## EXERCISE TASK
Write out every line of the listing below word for word, leaving out the pictures.

— START MATERIAL —

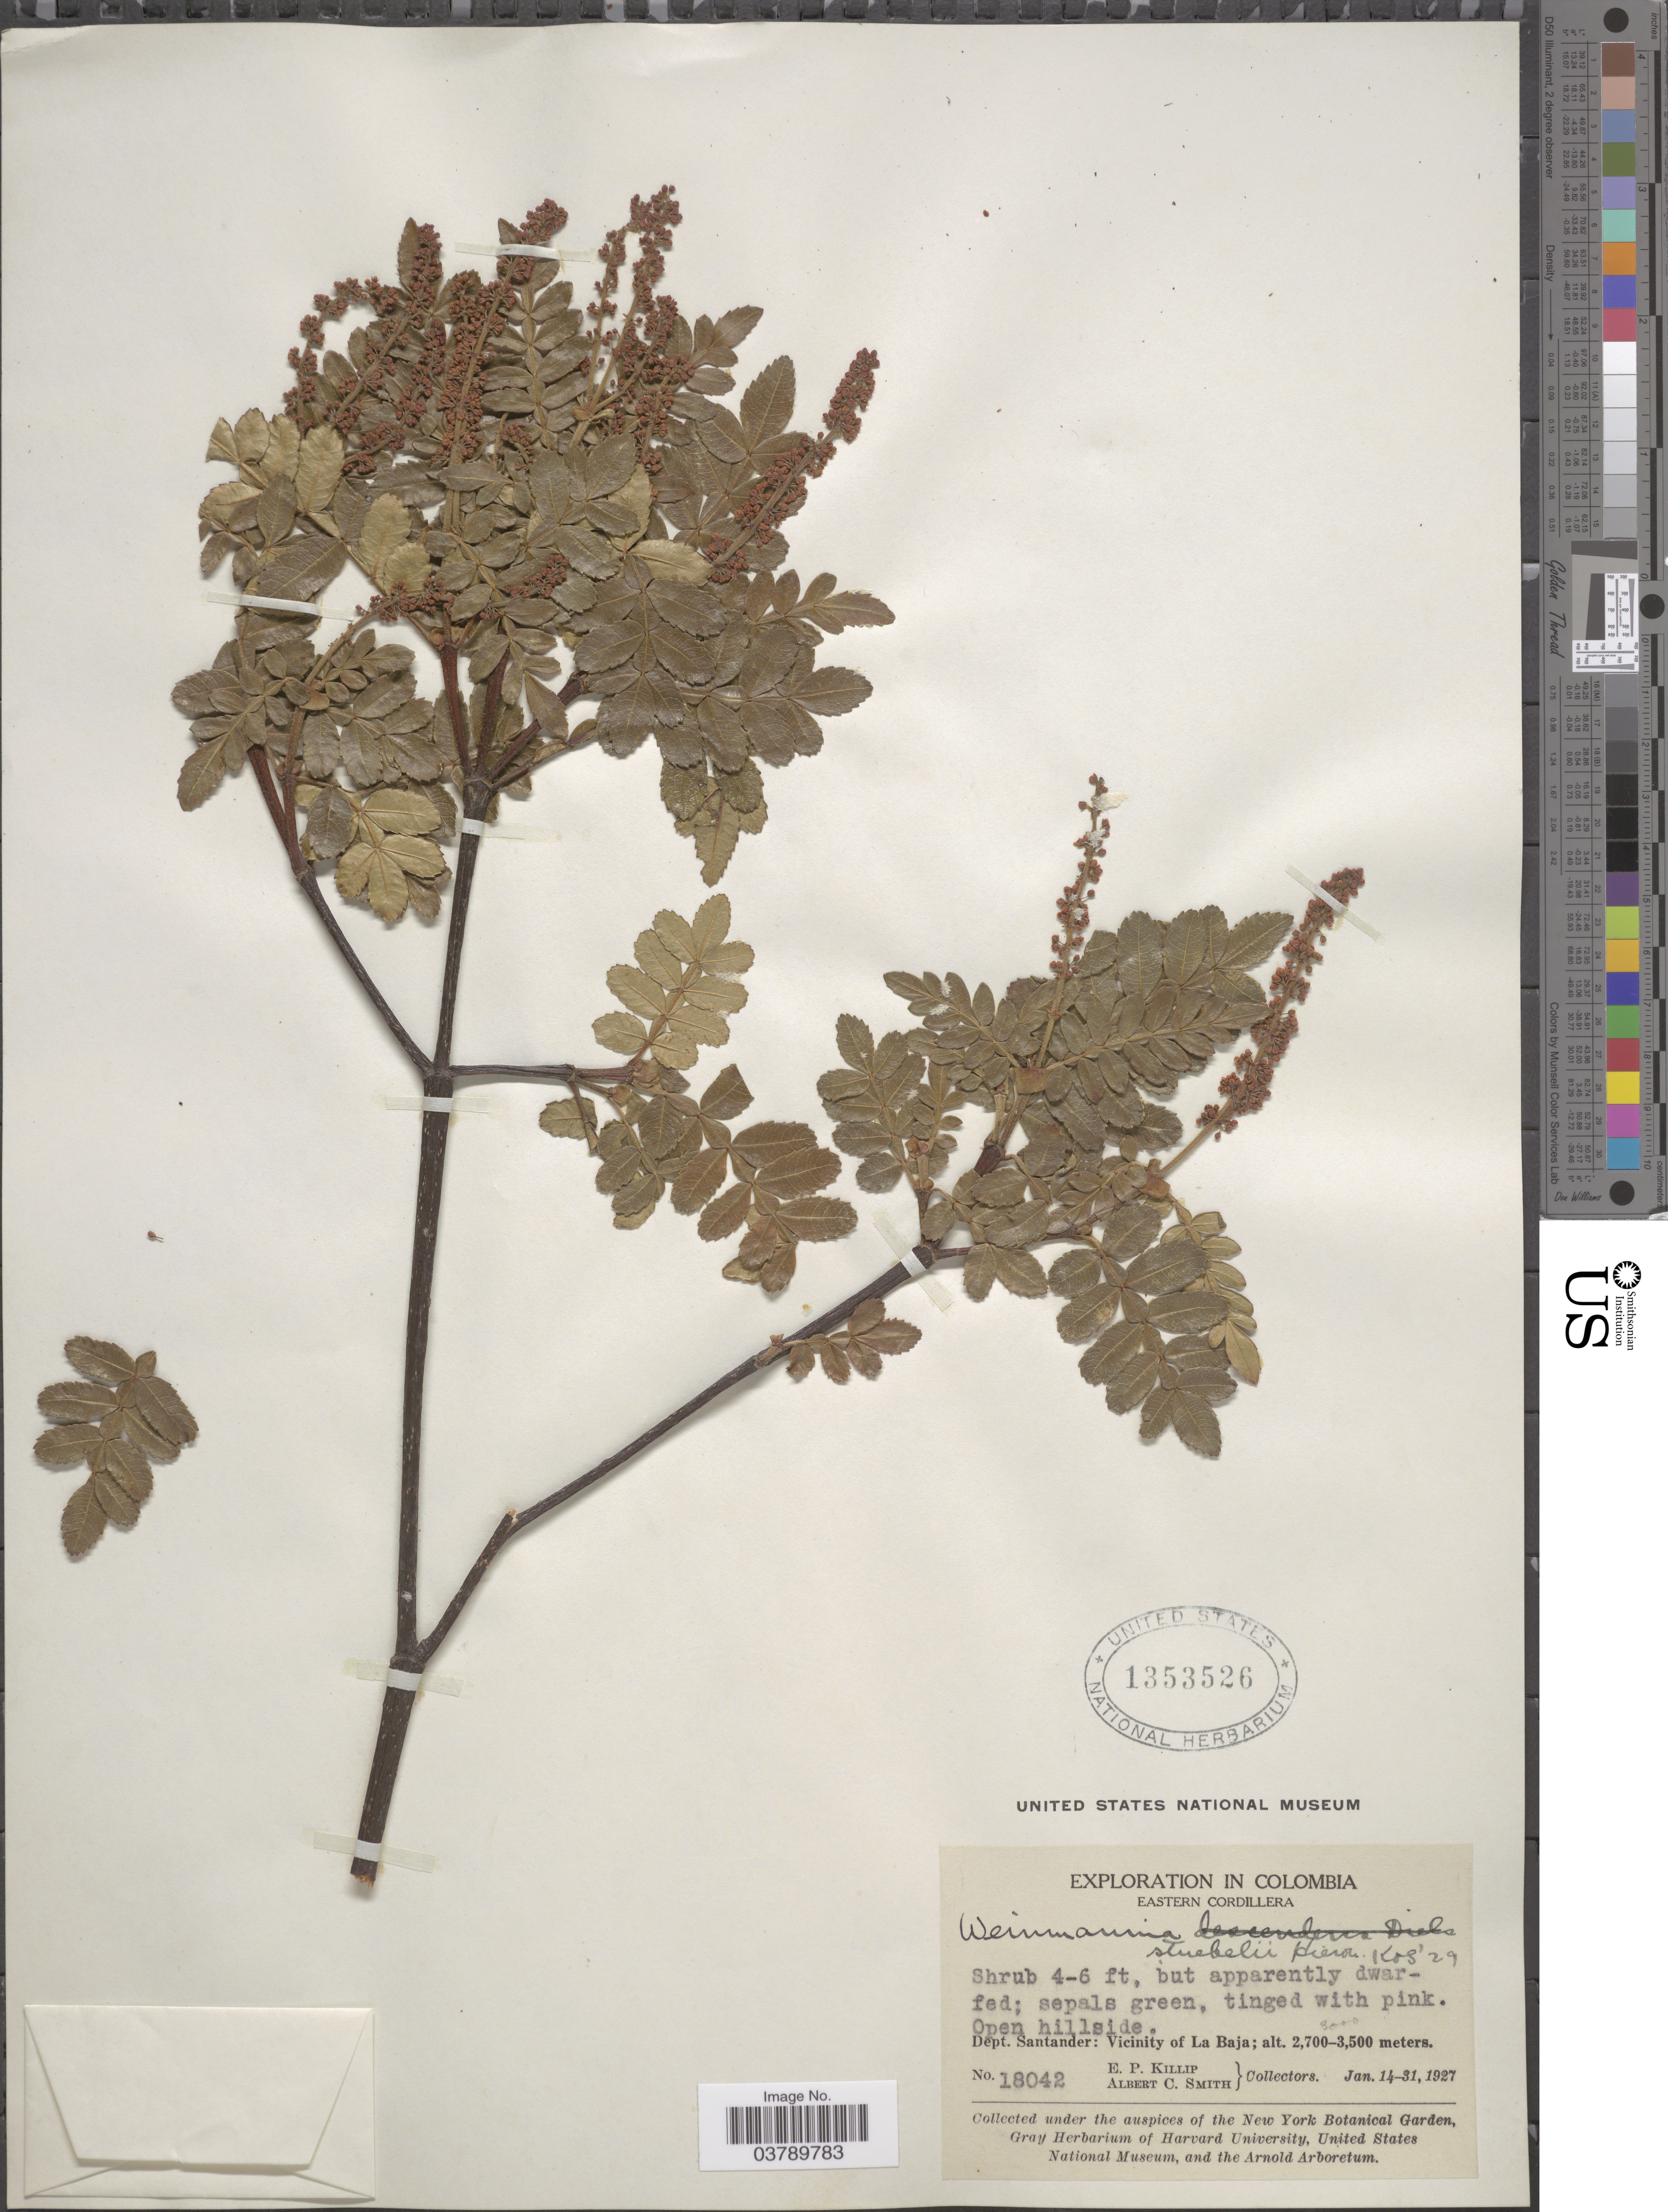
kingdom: Plantae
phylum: Tracheophyta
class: Magnoliopsida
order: Oxalidales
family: Cunoniaceae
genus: Weinmannia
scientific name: Weinmannia stuebelii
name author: Hieron.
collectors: E. P. Killip & A. C. Smith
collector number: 18042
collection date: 1927-01-14/1927-01-31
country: Colombia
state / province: Santander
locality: Eastern Cordillera. Dept. Santander: Vicinity of La Baja.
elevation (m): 3000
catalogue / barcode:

— END MATERIAL —

## COMPLETED EXERCISE
kingdom: Plantae
phylum: Tracheophyta
class: Magnoliopsida
order: Oxalidales
family: Cunoniaceae
genus: Weinmannia
scientific name: Weinmannia stuebelii
name author: Hieron.
collectors: E. P. Killip & A. C. Smith
collector number: 18042
collection date: 1927-01-14/1927-01-31
country: Colombia
state / province: Santander
locality: Eastern Cordillera. Dept. Santander: Vicinity of La Baja.
elevation (m): 3000
catalogue / barcode:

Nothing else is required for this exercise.